The War Ministry doubles its resources in parliamentary equipment. Should you buy MP stock here?

MP Materials (MP) has entered into a transformative three-way joint venture with the US Department of War and Saudi mining company Maaden, to develop a major rare earth refinery in Saudi Arabia.
The deal expands Western access to critical materials essential to defense systems and clean energy technologies and builds on the Los Angeles-based company’s historic deal with the Pentagon in July 2025.
MP Materials stock extended its gains after today’s announcement, but remains down more than 35% from its yearly high in mid-October.
MP shares rebounded on November 19 because the aforementioned deal deepens the company’s geopolitical relevance and supply chain integration and strengthens its role as a major U.S. supplier in a market dominated by China.
Along with the agreement reached with the Pentagon in July, which provided a guaranteed floor price of $110 per kilogram of neodymium-praseodymium oxide over the next decade, the joint venture improves MP’s growth prospects and margin potential.
Over time, this could translate into investor confidence in the company’s global footprint, which could drive its stock price to new all-time highs.
Note that MP Materials is challenging its 100-day moving average (MA) at the $65 level following today’s rise.
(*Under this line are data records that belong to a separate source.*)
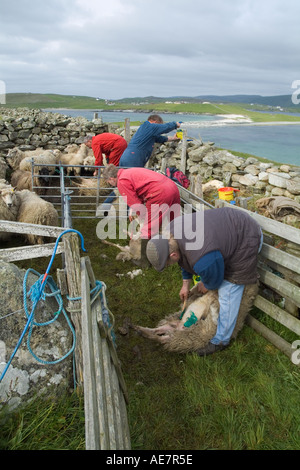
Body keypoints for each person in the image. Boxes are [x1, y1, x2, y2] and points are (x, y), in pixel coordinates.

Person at [145, 207, 263, 356]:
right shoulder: (171, 233)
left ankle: (221, 341)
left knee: (228, 292)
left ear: (172, 254)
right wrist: (185, 284)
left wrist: (206, 284)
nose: (169, 265)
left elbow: (214, 281)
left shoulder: (203, 259)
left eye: (168, 263)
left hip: (247, 237)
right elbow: (184, 258)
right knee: (210, 270)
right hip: (230, 227)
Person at [102, 164, 181, 240]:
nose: (111, 185)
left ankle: (143, 250)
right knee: (175, 224)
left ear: (111, 179)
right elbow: (142, 188)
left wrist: (143, 221)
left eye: (109, 182)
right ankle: (180, 247)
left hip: (160, 193)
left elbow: (137, 206)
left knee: (148, 230)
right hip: (172, 187)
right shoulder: (128, 172)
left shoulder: (122, 181)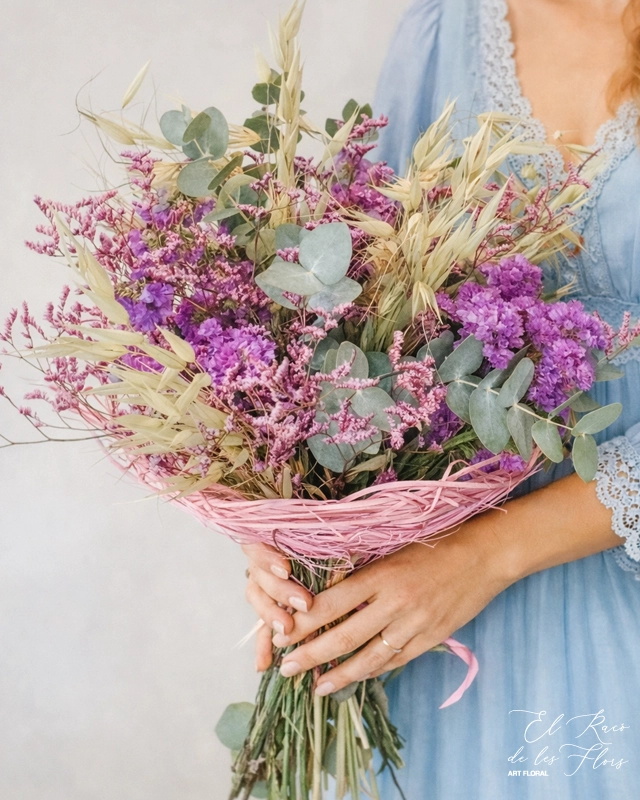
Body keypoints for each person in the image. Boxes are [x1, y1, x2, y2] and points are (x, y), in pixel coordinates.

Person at [243, 1, 640, 795]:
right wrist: (298, 515)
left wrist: (483, 557)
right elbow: (364, 307)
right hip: (426, 606)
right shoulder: (441, 28)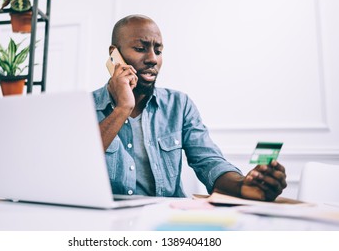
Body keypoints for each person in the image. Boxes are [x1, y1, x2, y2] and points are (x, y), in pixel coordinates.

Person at [92, 14, 287, 201]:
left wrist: (243, 185)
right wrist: (122, 108)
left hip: (166, 221)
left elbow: (209, 162)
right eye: (140, 48)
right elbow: (75, 168)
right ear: (114, 54)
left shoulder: (179, 105)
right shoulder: (86, 108)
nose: (153, 59)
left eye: (158, 51)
A break above could accelerate the bullish momentum by 2026.
Goldman Sachs senior analyst Brian Lee also recommends buying MP Materials stock following the War Department’s deal with Maaden Wednesday morning.
Lee maintained his “Buy” rating and $77 price target on MP in a Nov. 19 research note, citing its dominant role in rare earth production and its strategic move toward vertical integration.
“MP’s expansion into refining and magnet production, accelerated by a partnership with the U.S. government, will strategically position MP as a key component of the supply chain,” he told clients.
These developments, including the Pentagon deal, he believes, will improve the company’s margin and accelerate its revenue and EBITDA growth over time.